Todo parecía posible, incluso probable. Sintió el impetuoso gozo de la aventura, de espadas, de galopes, de misterios y de hermosas mujeres. Echándose atrás en la silla, se recostó en la dormida Mara, que murmuró algo y estrecho el cerco de sus brazos en torno a su cintura. Por un instante, el viaje pareció una empresa hecha a su medida. No advirtió la presencia de los hombres hasta que, repentinamente, salieron de la alta hierba. El que iba al frente, un tipo arrugado, de piel morena, sonrió y levantó la mano.
—¡Bien hallado, Sturm Bightblade! —saludó, hablando el Común con fluidez, pero con un fuerte acento de Lemish.
«El bueno de Jack Derry —pensó Sturm con admiración—. Tan rápido viajando como lo es manejando la espada».
—¡Hola! —respondió mientras desmontaba de la yegua. Y después, de un modo más ceremonioso y solámnico, agregó—: ¿A quién tengo el honor de dirigirme?
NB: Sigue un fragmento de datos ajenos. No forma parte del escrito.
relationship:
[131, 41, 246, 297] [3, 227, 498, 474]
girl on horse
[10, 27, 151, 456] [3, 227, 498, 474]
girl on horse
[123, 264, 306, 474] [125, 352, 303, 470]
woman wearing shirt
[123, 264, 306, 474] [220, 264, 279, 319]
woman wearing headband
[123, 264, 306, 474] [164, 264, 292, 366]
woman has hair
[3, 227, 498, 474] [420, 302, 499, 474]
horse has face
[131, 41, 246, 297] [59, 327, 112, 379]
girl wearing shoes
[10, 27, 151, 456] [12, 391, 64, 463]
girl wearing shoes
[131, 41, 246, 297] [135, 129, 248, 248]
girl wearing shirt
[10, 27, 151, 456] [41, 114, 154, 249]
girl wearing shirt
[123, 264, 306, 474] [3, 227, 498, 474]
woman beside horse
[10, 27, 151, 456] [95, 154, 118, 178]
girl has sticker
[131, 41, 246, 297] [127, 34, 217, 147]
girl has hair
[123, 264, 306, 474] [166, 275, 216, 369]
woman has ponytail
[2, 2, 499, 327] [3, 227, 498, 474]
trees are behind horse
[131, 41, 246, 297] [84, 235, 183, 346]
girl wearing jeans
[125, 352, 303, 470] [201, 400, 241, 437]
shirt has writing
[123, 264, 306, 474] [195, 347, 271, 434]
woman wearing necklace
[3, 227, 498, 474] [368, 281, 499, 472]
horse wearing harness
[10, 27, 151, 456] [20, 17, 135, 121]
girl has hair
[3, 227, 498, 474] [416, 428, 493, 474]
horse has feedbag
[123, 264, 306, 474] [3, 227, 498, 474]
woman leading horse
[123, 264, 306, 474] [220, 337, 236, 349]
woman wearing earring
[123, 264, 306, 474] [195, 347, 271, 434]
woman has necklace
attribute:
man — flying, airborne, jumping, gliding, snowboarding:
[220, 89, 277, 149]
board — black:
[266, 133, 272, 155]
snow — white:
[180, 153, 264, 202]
—Capitán Duir, de la milicia de Rolde de Cerros Pardos, señor —anunció el acartonado hombrecillo, que saludaba con una cómica posición de firmes—. Asignado para proteger los accesos occidentales.
Sturm volvió la cabeza para mirar divertido a Mara, que se frotaba los ojos y se desperezaba en la silla.
Sturm adelantó un paso, se quitó el guante, y ofreció su mano en el tradicional ademán solámnico. Tímidamente, con torpeza, el capitán Duir extendió la diestra, y los dos hombres se saludaron como iguales.
Sturm hizo un gesto de aprobación con la cabeza y sonrió al rústico soldado, que poco a poco devolvió la sonrisa, en tanto que sus azules ojos se estrechaban con una curiosa expresión divertida.
—Maese Sturm Brightblade de Solamnia —anunció el capitán, apretando con fuerza la mano del joven—, quedas arrestado como invasor, en nombre de Ragnell la Druida.